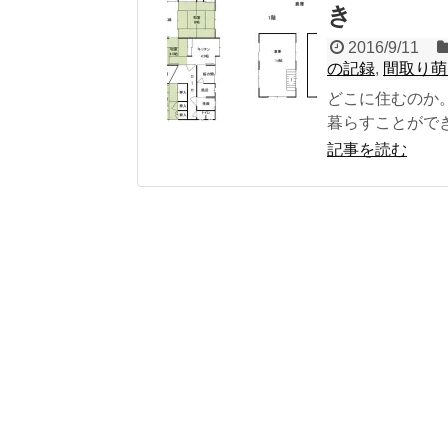
き
2016/9/11
の記録
,
間取り萌
どこに住むのか
暮らすことができ
記事を読む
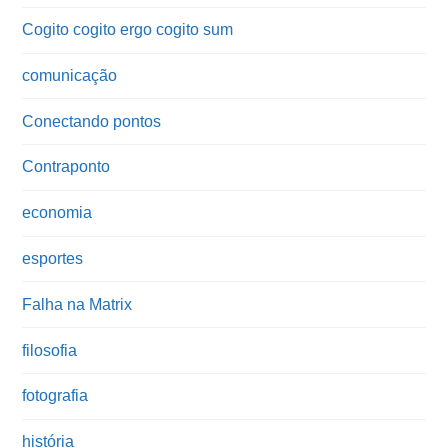
Cogito cogito ergo cogito sum
comunicação
Conectando pontos
Contraponto
economia
esportes
Falha na Matrix
filosofia
fotografia
história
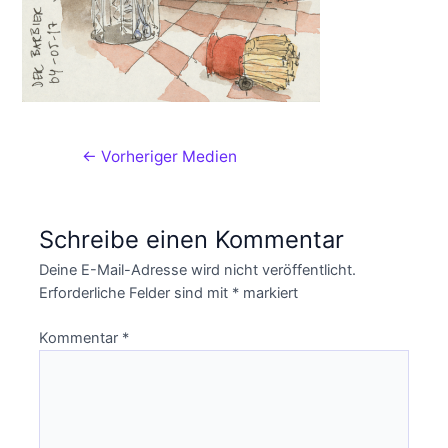
←
Vorheriger Medien
Schreibe einen Kommentar
Deine E-Mail-Adresse wird nicht veröffentlicht.
Erforderliche Felder sind mit
*
markiert
Kommentar
*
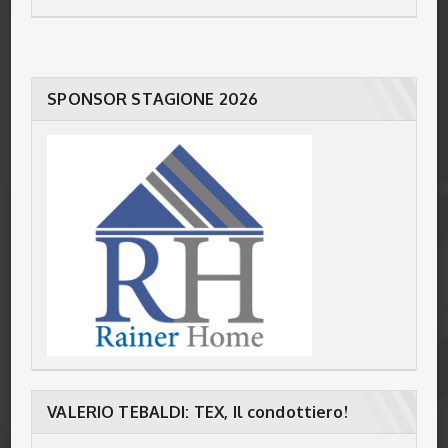
SPONSOR STAGIONE 2026
VALERIO TEBALDI: TEX, Il condottiero!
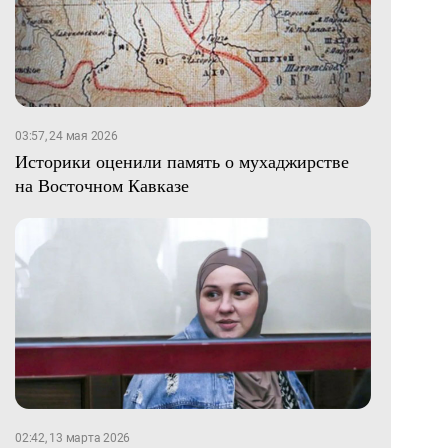
03:57, 24 мая 2026
Историки оценили память о мухаджирстве
на Восточном Кавказе
02:42, 13 марта 2026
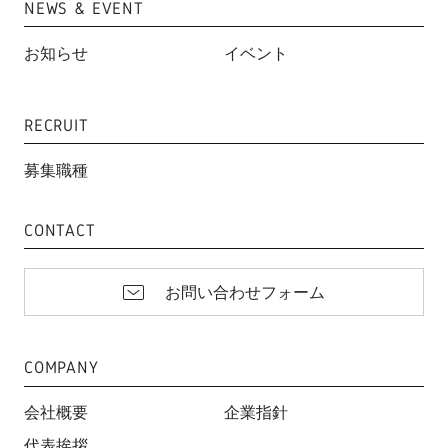
NEWS & EVENT
お知らせ
イベント
RECRUIT
募集職種
CONTACT
お問い合わせフォーム
COMPANY
会社概要
企業指針
代表挨拶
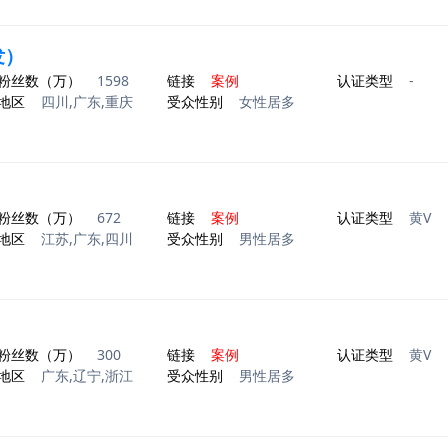
发）
粉丝数（万）
1598
链接
案例
认证类型
-
地区
四川,广东,重庆
受众性别
女性居多
）
粉丝数（万）
672
链接
案例
认证类型
黄V
地区
江苏,广东,四川
受众性别
男性居多
粉丝数（万）
300
链接
案例
认证类型
黄V
地区
广东,辽宁,浙江
受众性别
男性居多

▶ [WHAT THE EXERCISE ASKS]
Reproduce every line of text in the data above verbatim and in order, leaving the pictures out of your answer.

▶ [RESPONSE BOX]
き
2016/9/11
の記録
,
間取り萌
どこに住むのか
暮らすことができ
記事を読む
Cogito cogito ergo cogito sum
comunicação
Conectando pontos
Contraponto
economia
esportes
Falha na Matrix
filosofia
fotografia
história
←
Vorheriger Medien
Schreibe einen Kommentar
Deine E-Mail-Adresse wird nicht veröffentlicht.
Erforderliche Felder sind mit
*
markiert
Kommentar
*
SPONSOR STAGIONE 2026
VALERIO TEBALDI: TEX, Il condottiero!
03:57, 24 мая 2026
Историки оценили память о мухаджирстве
на Восточном Кавказе
02:42, 13 марта 2026
NEWS & EVENT
お知らせ
イベント
RECRUIT
募集職種
CONTACT
お問い合わせフォーム
COMPANY
会社概要
企業指針
代表挨拶
发）
粉丝数（万）
1598
链接
案例
认证类型
-
地区
四川,广东,重庆
受众性别
女性居多
）
粉丝数（万）
672
链接
案例
认证类型
黄V
地区
江苏,广东,四川
受众性别
男性居多
粉丝数（万）
300
链接
案例
认证类型
黄V
地区
广东,辽宁,浙江
受众性别
男性居多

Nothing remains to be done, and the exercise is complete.